For the ‘public engagement’ part of the project – titled ‘Medieval Medicine in Board and Card Games’, also supported by the Wellcome Trust – the History of Science Museum here in Oxford was an essential partner. We are indebted to the support of its Director, Dr Silke Ackermann, as well as to the Administrator, Christina Lee. The project was designed and coordinated by Daniel Burt, himself an experienced board-game designer, in collaboration with the Lead Education Officer at the History of Science Museum, Chris Parkin. They were then joined for the duration of the project by Susannah (Sukie) Trowles, part-time education officer. The project produced four working prototypes of board games or card games for a range of age groups from Primary School age to Adult. Through these board and card games, it is intended that the players learn of some of the physicians and their medical care that Ibn Abī Uṣaybiʿah describes in his large history of medicine.
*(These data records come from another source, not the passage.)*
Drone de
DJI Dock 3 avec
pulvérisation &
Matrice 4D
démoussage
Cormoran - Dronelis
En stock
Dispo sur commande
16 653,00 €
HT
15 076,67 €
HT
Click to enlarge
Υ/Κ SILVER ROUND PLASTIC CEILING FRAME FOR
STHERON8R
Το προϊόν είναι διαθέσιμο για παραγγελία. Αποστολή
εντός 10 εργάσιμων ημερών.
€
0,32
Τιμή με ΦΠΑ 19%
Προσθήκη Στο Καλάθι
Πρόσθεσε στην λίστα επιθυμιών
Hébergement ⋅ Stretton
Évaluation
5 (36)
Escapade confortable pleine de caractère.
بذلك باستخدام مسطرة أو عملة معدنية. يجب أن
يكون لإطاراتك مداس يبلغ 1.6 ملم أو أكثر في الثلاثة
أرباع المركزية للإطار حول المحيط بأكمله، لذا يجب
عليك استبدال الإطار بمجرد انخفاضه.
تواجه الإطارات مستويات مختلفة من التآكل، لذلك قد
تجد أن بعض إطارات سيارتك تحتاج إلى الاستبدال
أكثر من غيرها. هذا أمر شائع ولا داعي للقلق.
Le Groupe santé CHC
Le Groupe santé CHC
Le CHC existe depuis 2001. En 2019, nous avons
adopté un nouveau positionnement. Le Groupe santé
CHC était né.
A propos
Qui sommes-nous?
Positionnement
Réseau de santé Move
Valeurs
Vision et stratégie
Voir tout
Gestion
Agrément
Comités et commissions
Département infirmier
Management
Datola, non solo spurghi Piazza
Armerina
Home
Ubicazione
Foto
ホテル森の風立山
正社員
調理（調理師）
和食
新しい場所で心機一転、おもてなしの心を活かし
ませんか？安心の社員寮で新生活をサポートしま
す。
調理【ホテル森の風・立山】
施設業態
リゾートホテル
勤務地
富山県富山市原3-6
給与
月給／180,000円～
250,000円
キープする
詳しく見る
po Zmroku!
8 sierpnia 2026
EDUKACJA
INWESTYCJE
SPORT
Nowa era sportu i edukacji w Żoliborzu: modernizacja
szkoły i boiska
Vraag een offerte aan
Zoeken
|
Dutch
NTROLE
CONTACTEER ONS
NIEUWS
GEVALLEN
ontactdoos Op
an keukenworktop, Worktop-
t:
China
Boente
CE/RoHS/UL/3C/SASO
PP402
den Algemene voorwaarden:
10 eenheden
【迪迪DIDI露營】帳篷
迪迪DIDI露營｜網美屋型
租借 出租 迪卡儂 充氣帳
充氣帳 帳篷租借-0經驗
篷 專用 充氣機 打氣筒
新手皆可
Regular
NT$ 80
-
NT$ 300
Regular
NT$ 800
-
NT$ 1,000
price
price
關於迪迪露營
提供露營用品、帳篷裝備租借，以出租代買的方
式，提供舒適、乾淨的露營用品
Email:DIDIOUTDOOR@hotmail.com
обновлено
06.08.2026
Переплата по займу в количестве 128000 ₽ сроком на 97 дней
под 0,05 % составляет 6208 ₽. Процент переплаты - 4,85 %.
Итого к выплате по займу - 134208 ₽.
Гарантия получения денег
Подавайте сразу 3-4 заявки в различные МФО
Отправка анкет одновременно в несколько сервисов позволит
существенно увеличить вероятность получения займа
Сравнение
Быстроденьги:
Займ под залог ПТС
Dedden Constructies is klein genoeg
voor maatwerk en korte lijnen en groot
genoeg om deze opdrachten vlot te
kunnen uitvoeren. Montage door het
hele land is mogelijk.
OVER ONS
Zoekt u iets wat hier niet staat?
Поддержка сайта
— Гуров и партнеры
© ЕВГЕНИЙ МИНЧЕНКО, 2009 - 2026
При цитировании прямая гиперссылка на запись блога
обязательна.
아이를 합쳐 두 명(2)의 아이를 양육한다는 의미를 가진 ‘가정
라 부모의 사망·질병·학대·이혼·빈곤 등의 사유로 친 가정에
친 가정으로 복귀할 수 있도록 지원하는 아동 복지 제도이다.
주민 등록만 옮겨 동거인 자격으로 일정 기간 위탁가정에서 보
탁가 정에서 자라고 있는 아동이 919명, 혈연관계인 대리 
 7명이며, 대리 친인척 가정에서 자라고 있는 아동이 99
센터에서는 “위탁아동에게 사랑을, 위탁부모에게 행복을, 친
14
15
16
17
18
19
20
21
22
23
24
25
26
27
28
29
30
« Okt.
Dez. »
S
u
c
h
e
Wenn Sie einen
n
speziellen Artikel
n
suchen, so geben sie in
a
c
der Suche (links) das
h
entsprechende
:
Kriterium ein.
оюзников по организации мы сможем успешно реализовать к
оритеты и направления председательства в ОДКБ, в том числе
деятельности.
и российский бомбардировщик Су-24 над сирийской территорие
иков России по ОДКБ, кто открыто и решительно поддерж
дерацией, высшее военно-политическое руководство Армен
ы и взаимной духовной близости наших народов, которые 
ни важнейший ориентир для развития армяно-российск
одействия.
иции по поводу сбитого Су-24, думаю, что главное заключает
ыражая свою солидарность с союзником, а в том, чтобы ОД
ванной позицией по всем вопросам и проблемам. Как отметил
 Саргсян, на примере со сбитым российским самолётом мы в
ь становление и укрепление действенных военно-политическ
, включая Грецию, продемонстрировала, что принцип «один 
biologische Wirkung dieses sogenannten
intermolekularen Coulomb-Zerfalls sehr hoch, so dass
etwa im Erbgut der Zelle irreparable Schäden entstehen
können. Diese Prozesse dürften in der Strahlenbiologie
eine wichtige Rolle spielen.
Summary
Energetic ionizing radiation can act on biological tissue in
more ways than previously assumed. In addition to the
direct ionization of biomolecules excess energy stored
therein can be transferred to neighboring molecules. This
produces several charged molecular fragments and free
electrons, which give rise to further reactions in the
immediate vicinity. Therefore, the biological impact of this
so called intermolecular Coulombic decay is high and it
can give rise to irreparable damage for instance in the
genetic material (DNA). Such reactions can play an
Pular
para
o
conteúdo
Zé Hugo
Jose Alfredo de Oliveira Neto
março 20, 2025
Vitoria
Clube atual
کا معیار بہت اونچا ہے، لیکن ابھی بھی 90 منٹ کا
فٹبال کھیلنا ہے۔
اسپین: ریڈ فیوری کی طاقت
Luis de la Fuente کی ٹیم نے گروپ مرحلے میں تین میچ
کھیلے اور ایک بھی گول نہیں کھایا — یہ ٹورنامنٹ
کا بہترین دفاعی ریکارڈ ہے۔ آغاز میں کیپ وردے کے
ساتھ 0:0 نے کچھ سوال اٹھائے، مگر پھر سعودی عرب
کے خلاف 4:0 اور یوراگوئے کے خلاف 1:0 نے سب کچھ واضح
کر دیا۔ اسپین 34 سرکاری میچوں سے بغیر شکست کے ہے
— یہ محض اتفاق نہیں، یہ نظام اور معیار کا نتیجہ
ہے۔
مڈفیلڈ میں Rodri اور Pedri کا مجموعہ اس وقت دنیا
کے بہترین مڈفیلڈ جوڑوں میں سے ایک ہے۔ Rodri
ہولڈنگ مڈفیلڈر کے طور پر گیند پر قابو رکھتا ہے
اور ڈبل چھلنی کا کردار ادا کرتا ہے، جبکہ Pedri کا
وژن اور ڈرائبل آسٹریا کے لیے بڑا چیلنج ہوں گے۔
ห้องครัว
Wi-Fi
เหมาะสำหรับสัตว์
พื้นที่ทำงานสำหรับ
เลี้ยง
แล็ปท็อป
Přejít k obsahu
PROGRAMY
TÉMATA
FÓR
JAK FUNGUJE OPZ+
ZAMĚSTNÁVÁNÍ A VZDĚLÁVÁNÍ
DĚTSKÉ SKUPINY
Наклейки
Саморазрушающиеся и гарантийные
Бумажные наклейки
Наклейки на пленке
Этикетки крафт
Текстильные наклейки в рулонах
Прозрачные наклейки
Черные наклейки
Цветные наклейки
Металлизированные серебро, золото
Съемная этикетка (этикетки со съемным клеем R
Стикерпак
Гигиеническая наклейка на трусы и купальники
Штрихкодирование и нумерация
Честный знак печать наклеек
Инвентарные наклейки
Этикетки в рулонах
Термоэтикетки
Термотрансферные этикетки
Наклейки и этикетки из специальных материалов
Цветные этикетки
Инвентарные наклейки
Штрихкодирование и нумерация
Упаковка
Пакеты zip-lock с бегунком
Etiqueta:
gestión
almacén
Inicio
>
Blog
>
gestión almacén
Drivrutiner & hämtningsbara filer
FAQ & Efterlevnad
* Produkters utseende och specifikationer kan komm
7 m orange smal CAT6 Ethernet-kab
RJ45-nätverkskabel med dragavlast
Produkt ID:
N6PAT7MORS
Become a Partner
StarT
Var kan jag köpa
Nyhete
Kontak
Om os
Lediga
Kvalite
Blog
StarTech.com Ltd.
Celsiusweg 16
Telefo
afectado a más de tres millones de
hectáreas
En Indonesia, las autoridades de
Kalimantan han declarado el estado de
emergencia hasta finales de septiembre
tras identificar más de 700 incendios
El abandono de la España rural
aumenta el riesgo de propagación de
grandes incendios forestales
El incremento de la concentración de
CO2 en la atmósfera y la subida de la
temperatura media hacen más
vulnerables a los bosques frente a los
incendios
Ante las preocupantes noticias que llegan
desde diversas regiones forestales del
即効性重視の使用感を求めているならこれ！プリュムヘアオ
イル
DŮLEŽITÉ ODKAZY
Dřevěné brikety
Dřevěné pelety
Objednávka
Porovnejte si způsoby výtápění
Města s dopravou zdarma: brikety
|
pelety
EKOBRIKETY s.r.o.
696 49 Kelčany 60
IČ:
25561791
We also wish to thank Luciana O’Flaherty, editor of the Oxford World’s Classics, for undertaking to include in this prestigious series a volume of selections from Ibn Abī Uṣaybiʿah’s Best Accounts. Henrietta Sharp Cockrell made the selections and annotated them for a general reader; we are indebted to her for the extraordinary amount of work she put into this paperback volume that we hope will bring Ibn Abī Uṣaybiʿah and his Best Accounts to a larger audience.
Throughout the project, we have been able to work with the knowledge that our efforts will be brought into print by Brill and set at a very high standard. We thank Kathy van Vliet-Leigh, Acquisitions Editor for Middle East, Islam & South and Central Asian Studies, and the editors of the Handbook of Oriental Studies series for making this possible. Moreover, they have allowed us to have within these volumes all the material that we felt was required for a full presentation of Ibn Abī Uṣaybiʿah’s Best Accounts of the Classes of Physicians. The open access version of A Literary History of Medicine has been underwritten by the Wellcome Trust so as to enable Brill to present the volumes as a single XML online reference work, making it possible for all the volumes to be searched in a single online search. We also wish to thank Pieter te Velde for his meticulous guidance of these volumes through production.
We close this acknowledgment list by again thanking the Wellcome Trust, who have generously supported our project at every stage of the way. Without their continuous support, the project could not have been carried out.